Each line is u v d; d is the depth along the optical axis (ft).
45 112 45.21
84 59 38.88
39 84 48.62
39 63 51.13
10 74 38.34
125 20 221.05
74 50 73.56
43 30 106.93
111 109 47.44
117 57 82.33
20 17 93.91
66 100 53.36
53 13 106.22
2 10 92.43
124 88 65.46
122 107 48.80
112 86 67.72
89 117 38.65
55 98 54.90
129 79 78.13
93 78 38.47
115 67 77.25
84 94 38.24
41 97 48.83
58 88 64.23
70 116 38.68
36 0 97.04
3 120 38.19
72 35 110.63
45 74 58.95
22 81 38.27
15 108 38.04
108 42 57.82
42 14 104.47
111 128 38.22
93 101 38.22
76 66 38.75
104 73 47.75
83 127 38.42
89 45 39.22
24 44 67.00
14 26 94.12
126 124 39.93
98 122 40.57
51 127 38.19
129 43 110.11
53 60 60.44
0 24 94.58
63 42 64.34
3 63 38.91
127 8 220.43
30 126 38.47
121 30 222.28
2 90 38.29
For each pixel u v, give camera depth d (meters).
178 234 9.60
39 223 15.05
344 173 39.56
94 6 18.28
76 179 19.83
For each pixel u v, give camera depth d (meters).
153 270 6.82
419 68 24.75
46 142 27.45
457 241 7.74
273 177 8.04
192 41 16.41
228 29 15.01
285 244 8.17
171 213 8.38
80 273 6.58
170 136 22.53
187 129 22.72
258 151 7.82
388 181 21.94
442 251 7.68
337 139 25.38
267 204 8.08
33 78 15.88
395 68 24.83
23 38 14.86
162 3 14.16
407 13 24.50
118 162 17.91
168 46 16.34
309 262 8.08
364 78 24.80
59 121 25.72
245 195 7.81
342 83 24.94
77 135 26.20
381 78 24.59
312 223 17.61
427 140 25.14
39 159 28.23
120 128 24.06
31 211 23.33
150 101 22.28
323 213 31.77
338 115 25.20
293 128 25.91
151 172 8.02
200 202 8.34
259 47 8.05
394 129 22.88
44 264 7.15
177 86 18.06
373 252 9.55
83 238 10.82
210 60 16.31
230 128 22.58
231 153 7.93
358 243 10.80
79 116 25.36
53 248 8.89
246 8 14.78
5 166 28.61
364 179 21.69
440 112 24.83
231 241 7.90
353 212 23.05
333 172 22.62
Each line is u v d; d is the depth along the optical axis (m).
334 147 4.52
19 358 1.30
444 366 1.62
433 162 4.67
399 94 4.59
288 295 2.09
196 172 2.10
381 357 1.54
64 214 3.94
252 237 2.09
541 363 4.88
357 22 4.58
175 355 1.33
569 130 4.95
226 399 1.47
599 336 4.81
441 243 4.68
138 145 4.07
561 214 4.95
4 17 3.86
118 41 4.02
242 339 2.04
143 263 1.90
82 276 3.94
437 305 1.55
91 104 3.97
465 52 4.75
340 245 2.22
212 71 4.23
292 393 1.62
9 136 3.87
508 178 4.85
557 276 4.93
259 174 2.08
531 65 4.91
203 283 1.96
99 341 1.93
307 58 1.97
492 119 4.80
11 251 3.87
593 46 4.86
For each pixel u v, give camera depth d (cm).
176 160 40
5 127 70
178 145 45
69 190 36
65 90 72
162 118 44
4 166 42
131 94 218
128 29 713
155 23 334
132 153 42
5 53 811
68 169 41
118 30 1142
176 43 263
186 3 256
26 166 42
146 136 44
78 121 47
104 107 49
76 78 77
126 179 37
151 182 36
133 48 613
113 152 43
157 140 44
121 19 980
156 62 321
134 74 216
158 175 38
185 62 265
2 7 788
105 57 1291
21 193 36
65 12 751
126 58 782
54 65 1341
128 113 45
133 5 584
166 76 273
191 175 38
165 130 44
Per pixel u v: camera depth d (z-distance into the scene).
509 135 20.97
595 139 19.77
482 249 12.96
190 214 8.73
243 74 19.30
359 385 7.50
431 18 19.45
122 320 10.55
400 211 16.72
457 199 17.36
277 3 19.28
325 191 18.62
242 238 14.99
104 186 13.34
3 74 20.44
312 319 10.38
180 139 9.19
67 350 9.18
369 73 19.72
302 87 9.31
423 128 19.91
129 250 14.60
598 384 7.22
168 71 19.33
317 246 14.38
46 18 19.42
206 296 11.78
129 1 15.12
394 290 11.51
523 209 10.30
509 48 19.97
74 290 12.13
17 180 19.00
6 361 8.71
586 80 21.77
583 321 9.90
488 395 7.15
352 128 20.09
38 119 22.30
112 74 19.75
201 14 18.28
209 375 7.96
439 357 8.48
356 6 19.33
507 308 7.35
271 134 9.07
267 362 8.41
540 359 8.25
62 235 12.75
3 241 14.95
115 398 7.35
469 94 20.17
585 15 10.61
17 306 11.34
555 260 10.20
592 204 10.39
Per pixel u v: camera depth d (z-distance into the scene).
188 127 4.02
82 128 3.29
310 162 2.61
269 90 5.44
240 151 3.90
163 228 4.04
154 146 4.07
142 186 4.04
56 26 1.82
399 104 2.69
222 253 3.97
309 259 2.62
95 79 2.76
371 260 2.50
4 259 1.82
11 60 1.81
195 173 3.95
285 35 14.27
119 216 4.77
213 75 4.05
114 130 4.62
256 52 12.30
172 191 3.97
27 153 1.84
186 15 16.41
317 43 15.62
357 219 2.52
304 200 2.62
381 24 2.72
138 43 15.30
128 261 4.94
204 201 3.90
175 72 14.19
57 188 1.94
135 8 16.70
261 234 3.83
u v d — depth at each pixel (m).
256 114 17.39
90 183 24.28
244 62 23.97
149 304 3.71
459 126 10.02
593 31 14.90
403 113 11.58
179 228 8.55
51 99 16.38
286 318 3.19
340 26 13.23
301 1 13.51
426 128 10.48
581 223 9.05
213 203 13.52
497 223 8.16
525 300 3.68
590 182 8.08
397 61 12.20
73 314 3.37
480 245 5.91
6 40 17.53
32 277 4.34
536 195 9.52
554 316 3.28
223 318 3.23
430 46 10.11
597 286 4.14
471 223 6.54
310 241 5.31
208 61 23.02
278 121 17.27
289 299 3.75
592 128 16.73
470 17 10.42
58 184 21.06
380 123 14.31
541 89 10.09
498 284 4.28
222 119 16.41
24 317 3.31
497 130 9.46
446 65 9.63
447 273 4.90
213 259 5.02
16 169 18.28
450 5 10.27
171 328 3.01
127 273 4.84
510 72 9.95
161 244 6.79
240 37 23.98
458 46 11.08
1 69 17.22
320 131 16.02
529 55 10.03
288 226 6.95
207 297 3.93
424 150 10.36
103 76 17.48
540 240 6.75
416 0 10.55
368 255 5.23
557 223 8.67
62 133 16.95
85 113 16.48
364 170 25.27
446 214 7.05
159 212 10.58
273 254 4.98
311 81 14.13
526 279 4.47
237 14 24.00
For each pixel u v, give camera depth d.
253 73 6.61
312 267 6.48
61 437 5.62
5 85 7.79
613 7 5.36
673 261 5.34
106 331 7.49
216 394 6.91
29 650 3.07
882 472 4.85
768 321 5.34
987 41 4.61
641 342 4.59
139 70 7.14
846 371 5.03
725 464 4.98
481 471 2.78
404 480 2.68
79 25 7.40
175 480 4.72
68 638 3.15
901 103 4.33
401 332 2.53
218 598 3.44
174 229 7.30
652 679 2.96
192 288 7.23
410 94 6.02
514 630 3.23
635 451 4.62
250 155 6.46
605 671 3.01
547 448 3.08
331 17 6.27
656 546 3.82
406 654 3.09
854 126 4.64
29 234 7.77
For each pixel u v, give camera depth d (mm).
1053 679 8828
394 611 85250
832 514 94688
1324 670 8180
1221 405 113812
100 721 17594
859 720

******

EXERCISE GOAL
Please give back exactly the lines of this listing beginning at the line with "242 339 2.04" and ending with the line with "482 249 12.96", both included, and nothing else.

EXERCISE ANSWER
242 339 2.04
143 263 1.90
82 276 3.94
437 305 1.55
91 104 3.97
465 52 4.75
340 245 2.22
212 71 4.23
292 393 1.62
9 136 3.87
508 178 4.85
557 276 4.93
259 174 2.08
531 65 4.91
203 283 1.96
99 341 1.93
307 58 1.97
492 119 4.80
11 251 3.87
593 46 4.86
For each pixel u v, give camera depth d (cm).
176 160 40
5 127 70
178 145 45
69 190 36
65 90 72
162 118 44
4 166 42
131 94 218
128 29 713
155 23 334
132 153 42
5 53 811
68 169 41
118 30 1142
176 43 263
186 3 256
26 166 42
146 136 44
78 121 47
104 107 49
76 78 77
126 179 37
151 182 36
133 48 613
113 152 43
157 140 44
121 19 980
156 62 321
134 74 216
158 175 38
185 62 265
2 7 788
105 57 1291
21 193 36
65 12 751
126 58 782
54 65 1341
128 113 45
133 5 584
166 76 273
191 175 38
165 130 44
Per pixel u v: camera depth d (z-distance into the scene).
509 135 20.97
595 139 19.77
482 249 12.96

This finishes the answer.